_EXERCISE INSTRUCTIONS_
Scan the records beneath this line for the line holding "Town Groton3" and the line holding "Follow Massachusetts Historical", then transcribe exactly those two and all lines between.

_DATA EXTRACTS_

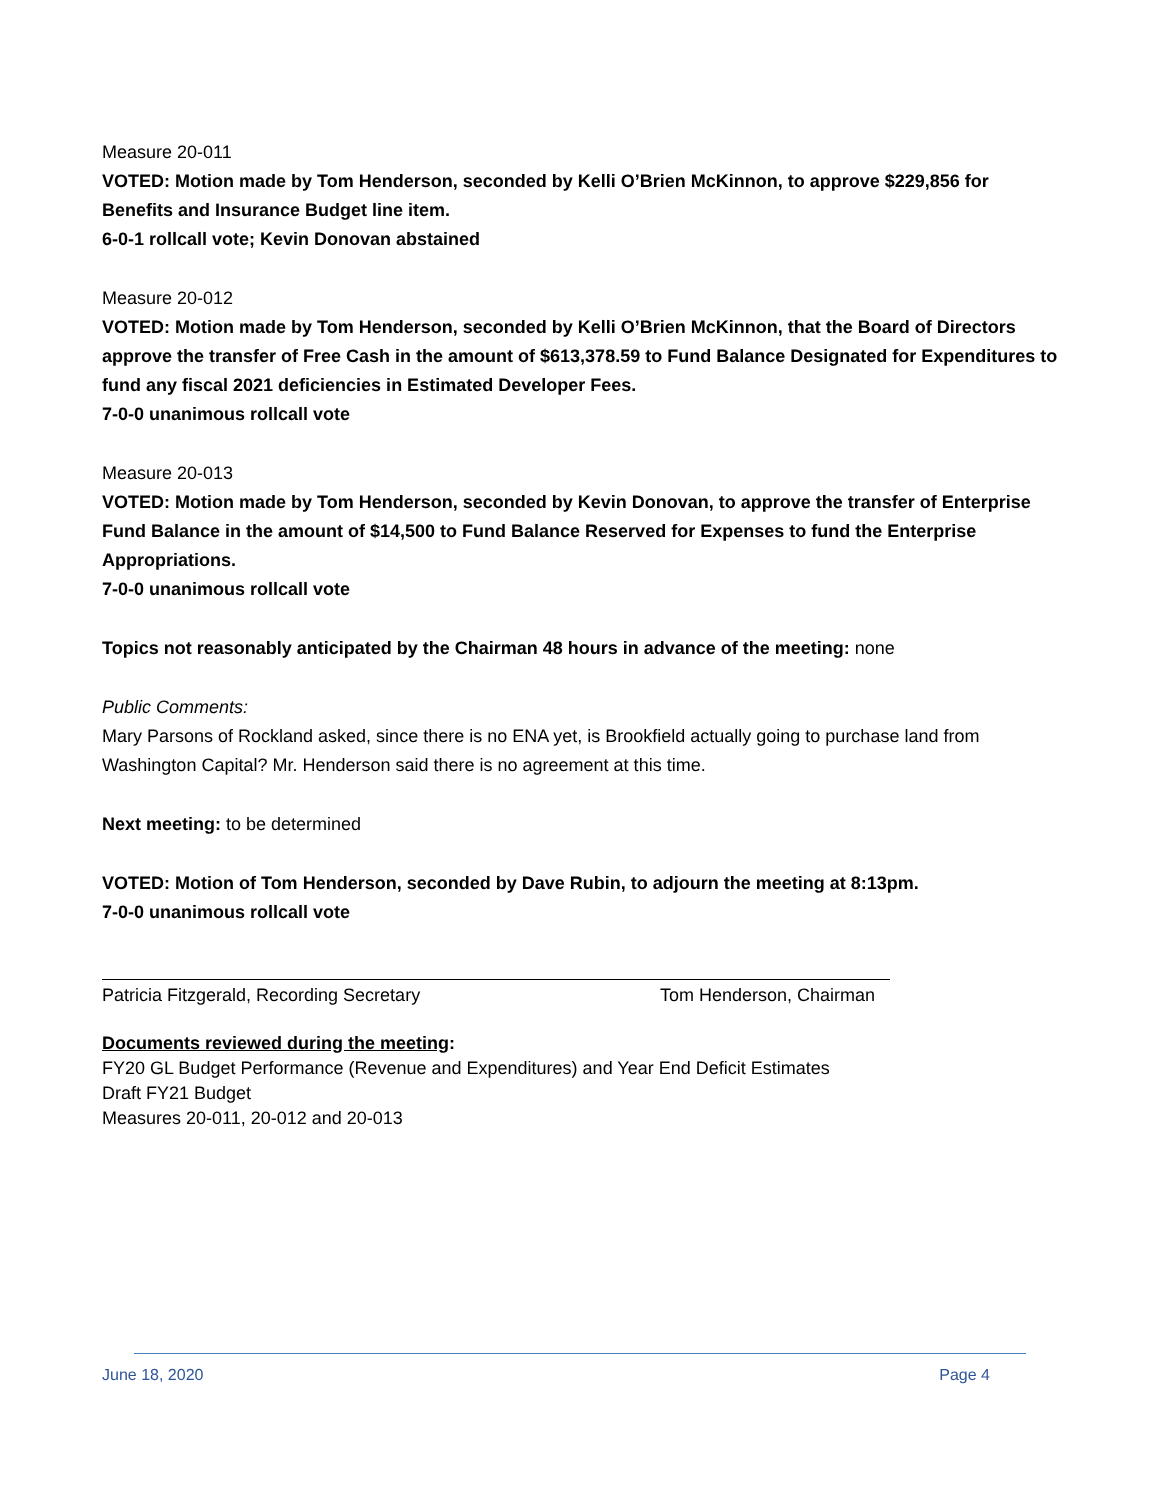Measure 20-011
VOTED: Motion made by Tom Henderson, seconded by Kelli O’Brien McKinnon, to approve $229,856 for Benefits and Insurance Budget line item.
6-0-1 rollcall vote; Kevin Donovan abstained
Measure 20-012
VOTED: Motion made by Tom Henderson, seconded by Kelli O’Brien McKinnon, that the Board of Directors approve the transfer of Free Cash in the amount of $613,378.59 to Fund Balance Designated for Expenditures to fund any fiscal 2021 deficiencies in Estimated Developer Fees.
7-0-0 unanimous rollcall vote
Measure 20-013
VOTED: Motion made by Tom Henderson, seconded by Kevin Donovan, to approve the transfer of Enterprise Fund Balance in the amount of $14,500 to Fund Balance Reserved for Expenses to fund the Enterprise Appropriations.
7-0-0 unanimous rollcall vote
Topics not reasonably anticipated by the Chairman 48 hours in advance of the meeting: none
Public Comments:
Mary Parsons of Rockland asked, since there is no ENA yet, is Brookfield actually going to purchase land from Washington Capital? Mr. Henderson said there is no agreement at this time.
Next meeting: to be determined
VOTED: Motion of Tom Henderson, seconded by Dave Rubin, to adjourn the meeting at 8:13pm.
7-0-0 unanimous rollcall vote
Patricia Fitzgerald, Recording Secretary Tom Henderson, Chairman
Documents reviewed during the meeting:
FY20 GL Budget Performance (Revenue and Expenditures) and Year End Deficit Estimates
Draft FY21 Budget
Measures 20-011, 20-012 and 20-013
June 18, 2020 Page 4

==

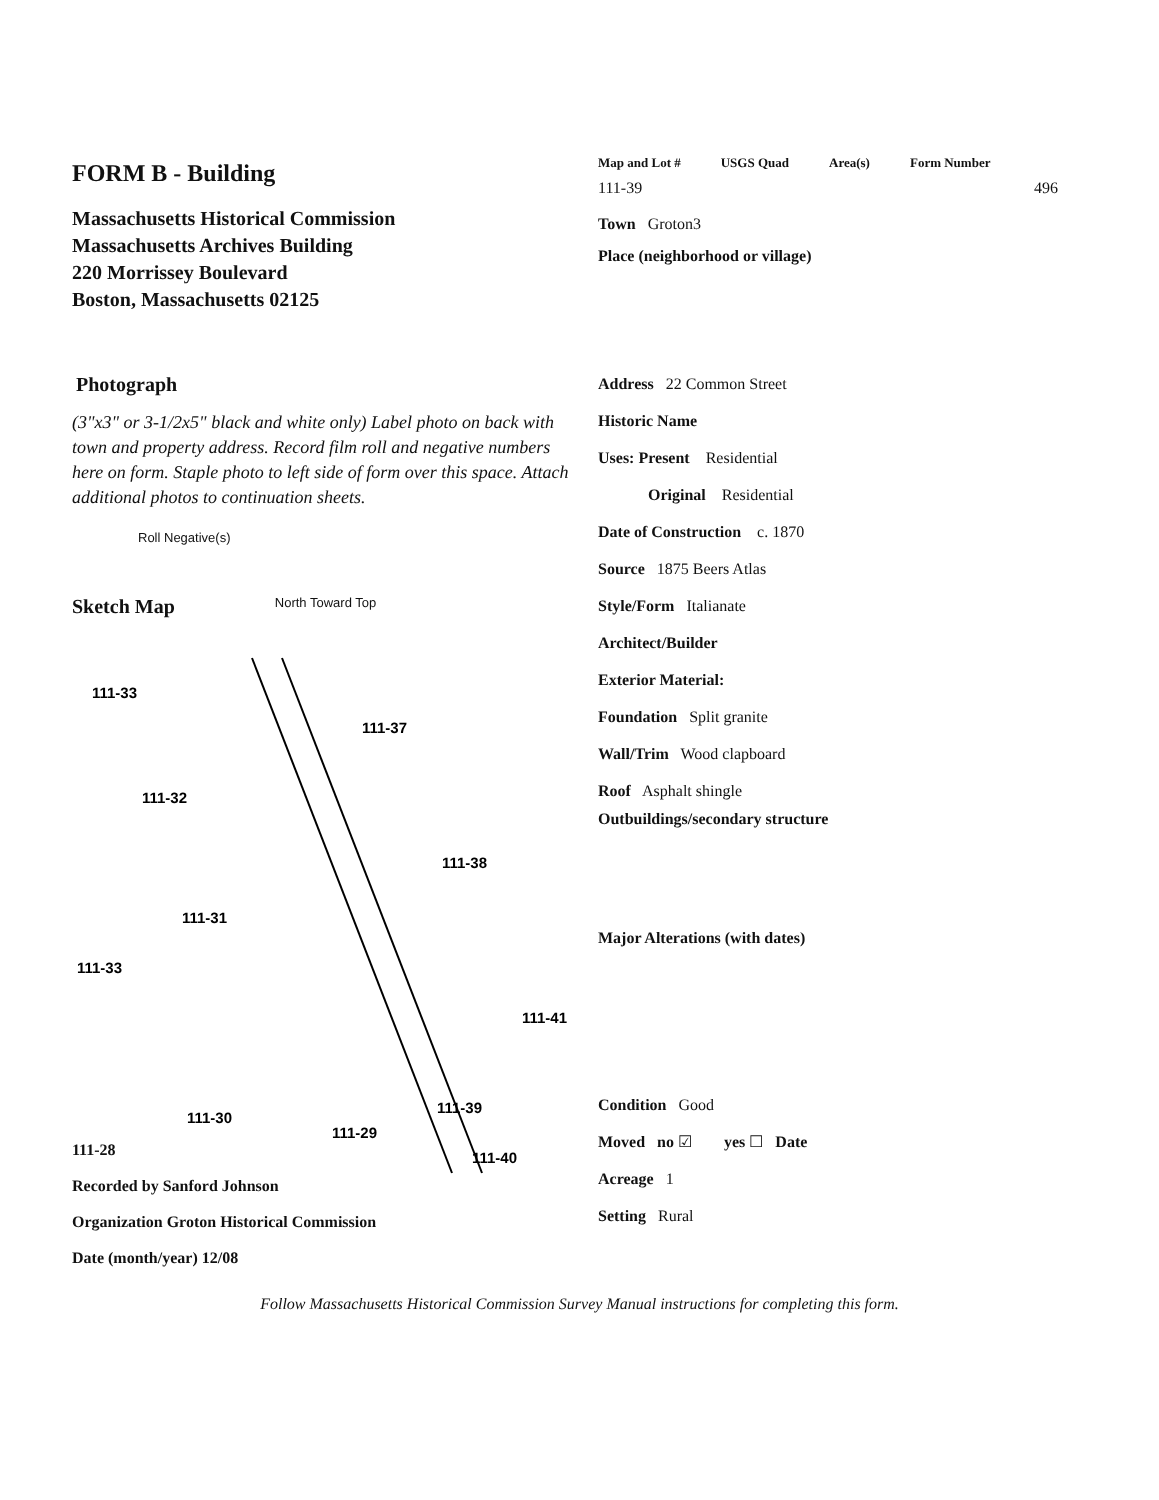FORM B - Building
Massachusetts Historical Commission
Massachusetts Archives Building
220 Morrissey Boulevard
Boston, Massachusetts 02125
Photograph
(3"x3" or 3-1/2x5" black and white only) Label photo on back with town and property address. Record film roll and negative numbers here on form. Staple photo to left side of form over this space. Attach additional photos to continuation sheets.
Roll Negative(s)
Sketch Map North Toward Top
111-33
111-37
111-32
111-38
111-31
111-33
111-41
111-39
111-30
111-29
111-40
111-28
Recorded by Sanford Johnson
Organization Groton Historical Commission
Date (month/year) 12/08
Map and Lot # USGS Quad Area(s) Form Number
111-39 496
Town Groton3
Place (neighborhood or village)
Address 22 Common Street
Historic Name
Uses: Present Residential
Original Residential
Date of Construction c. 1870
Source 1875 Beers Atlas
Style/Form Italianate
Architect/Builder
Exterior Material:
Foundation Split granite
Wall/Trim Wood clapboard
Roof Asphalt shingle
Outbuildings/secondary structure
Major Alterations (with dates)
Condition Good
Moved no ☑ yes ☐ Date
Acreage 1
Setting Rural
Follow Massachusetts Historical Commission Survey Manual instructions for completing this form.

_EXERCISE RESPONSE_
Town Groton3
Place (neighborhood or village)
Address 22 Common Street
Historic Name
Uses: Present Residential
Original Residential
Date of Construction c. 1870
Source 1875 Beers Atlas
Style/Form Italianate
Architect/Builder
Exterior Material:
Foundation Split granite
Wall/Trim Wood clapboard
Roof Asphalt shingle
Outbuildings/secondary structure
Major Alterations (with dates)
Condition Good
Moved no ☑ yes ☐ Date
Acreage 1
Setting Rural
Follow Massachusetts Historical Commission Survey Manual instructions for completing this form.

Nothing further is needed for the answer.